# Odd thing with gmail



## Alice Kramden (Mar 26, 2008)

The standard version will no longer load on my pc. All that will come up, and I have to click on it at the bottom, is the html version for slow connections. I can still access my email through this clumsy version, but. 

I've googled this and none of the answers fit my situation. They all presume you get some sort of error message, I do not. I log in, the page comes up and just sits there. 

I updated Firefox, no change. My internet speed is way better than it used to be, around 5.00+ mbps or whatever that thing is on speedtest. 

This has just happened in the past couple of days. Its not a big deal, but still I would like to access my gmail like normal, and have all the bells and whistles of the standard version. 

Thoughts?


----------



## Belfrybat (Feb 21, 2003)

Try this link: https://mail.google.com/mail/u/0/h/kfxu3zmv1feb/?v=lui and click on "take me to latest gmail". 
If that doesn't work, try this one: https://support.google.com/mail/answer/15049?hl=en

Good luck!


----------



## Alice Kramden (Mar 26, 2008)

Thanks for the suggestion, 'Bat, but I get no joy. 

"It's dead, Jim."


----------



## Alice Kramden (Mar 26, 2008)

Update. Have discovered Ad Block Plus is preventing gmail standard view from loading. Googled a solution, found reference to an "update filters" button/tab to click on, but I cannot find it on Ad Block's page. (Tools, Add ons, Add ons Manager, Open ABP.)

So, until I can get that figured out, it looks like I will just have to disable ABP to check email. 

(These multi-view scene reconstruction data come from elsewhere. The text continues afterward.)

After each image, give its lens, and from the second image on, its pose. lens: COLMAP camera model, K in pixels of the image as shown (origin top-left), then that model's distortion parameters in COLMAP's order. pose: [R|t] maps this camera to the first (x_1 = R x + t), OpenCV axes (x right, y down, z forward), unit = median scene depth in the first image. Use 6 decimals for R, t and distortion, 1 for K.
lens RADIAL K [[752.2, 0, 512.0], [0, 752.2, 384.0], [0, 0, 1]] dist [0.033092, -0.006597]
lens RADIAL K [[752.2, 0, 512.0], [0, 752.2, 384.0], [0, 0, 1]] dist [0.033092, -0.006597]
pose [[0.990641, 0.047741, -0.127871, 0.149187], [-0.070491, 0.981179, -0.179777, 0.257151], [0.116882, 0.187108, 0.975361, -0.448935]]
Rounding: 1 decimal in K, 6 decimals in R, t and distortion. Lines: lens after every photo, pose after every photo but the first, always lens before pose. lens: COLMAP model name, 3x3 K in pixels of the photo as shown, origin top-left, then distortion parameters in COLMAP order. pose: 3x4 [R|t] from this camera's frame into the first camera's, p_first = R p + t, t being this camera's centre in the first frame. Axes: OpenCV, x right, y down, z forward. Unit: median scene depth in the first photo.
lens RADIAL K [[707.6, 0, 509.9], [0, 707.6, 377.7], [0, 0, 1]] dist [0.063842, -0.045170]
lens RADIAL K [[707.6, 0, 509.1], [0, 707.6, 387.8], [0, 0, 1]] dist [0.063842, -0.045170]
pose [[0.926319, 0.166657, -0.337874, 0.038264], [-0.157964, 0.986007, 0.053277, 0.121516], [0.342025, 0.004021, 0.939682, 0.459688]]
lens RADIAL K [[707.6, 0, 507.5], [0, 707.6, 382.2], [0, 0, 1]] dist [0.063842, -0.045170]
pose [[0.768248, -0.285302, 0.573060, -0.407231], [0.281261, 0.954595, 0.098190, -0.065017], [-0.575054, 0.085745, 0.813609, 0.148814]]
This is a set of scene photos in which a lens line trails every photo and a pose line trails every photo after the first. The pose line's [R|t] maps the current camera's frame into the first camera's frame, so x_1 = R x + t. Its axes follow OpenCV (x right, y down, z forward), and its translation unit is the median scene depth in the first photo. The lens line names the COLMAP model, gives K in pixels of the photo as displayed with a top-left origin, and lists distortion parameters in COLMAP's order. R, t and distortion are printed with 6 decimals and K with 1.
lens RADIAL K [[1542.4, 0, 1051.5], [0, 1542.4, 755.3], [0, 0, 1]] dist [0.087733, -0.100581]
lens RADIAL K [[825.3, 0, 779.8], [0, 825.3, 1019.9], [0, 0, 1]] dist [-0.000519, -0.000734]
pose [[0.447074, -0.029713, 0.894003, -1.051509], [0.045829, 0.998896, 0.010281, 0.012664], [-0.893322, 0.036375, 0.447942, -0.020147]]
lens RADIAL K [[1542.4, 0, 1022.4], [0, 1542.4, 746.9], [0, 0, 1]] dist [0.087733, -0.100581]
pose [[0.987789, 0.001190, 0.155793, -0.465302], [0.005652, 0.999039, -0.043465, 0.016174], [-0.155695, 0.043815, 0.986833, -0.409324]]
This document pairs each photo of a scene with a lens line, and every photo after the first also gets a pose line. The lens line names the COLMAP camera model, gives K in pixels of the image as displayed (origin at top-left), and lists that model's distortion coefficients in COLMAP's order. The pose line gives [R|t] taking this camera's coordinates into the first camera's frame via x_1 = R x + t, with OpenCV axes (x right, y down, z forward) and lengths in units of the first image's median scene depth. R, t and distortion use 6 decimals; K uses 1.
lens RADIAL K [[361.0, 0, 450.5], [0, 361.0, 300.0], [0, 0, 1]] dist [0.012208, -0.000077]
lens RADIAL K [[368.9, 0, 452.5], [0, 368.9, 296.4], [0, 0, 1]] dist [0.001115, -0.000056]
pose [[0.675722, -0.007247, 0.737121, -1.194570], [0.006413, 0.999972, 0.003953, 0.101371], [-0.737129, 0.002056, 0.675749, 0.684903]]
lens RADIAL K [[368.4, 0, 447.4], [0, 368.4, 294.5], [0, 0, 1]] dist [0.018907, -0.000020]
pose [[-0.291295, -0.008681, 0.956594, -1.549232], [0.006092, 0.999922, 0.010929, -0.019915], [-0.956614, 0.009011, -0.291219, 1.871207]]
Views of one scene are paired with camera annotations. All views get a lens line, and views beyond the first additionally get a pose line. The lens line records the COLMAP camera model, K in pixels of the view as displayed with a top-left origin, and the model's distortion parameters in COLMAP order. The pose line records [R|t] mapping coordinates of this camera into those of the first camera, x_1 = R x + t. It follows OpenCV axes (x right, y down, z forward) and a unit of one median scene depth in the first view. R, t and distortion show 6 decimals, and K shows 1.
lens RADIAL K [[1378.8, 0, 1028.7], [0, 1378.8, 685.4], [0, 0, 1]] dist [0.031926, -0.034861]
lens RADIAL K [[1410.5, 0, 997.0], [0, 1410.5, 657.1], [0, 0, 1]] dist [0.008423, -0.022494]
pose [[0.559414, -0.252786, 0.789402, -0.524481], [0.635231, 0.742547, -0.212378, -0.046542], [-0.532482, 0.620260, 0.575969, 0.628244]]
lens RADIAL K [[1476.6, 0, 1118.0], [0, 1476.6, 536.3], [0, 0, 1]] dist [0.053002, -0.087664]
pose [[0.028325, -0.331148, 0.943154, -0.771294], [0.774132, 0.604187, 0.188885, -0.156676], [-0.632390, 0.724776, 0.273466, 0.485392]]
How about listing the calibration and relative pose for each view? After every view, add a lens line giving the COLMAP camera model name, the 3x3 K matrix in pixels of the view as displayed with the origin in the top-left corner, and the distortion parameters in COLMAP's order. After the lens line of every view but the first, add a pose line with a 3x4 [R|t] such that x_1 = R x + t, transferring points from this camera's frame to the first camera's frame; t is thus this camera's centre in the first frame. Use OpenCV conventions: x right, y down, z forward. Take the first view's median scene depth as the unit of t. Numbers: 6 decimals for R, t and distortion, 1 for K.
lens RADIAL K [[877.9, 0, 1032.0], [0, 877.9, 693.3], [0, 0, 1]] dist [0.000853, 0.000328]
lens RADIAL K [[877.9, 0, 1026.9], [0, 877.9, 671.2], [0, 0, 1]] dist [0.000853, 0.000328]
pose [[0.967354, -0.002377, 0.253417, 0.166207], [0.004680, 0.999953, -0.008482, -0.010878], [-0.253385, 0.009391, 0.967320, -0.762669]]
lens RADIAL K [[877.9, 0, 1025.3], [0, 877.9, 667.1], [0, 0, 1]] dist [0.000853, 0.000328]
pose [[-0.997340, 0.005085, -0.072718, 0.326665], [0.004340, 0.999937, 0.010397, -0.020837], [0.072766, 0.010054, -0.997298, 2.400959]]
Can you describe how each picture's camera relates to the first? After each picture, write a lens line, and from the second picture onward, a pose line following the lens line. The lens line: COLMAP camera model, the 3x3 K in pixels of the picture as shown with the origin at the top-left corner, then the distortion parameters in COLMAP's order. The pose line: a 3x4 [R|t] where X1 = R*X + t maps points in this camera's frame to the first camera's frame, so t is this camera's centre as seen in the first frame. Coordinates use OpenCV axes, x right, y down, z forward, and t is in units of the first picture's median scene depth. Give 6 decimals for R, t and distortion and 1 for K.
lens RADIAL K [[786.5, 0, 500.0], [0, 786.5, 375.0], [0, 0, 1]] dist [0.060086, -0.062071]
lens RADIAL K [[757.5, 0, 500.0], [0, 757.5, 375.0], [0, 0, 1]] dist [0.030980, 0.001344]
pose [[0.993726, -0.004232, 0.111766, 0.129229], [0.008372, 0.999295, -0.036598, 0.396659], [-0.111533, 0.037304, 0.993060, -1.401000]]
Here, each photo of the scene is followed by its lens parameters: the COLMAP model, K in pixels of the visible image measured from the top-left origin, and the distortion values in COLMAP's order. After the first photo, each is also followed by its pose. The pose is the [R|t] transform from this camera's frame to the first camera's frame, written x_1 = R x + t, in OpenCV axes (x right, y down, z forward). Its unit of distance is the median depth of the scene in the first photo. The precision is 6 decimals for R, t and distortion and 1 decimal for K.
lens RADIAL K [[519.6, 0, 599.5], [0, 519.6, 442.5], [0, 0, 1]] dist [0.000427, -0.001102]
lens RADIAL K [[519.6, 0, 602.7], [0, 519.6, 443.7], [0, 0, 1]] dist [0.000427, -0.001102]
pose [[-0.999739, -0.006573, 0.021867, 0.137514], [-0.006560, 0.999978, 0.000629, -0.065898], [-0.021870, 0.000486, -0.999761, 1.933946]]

Clumsy, but do-able. Letting you all know in case you run into the same thing.


----------



## Belfrybat (Feb 21, 2003)

I think you can just disable it on the G-Mail page. I had to do that for Hulu to allow their commercials to run.


----------



## bjba (Feb 18, 2003)

I have ad block plus, ad aware ad block on my machine and have seen no problems with GMail. Strange.


----------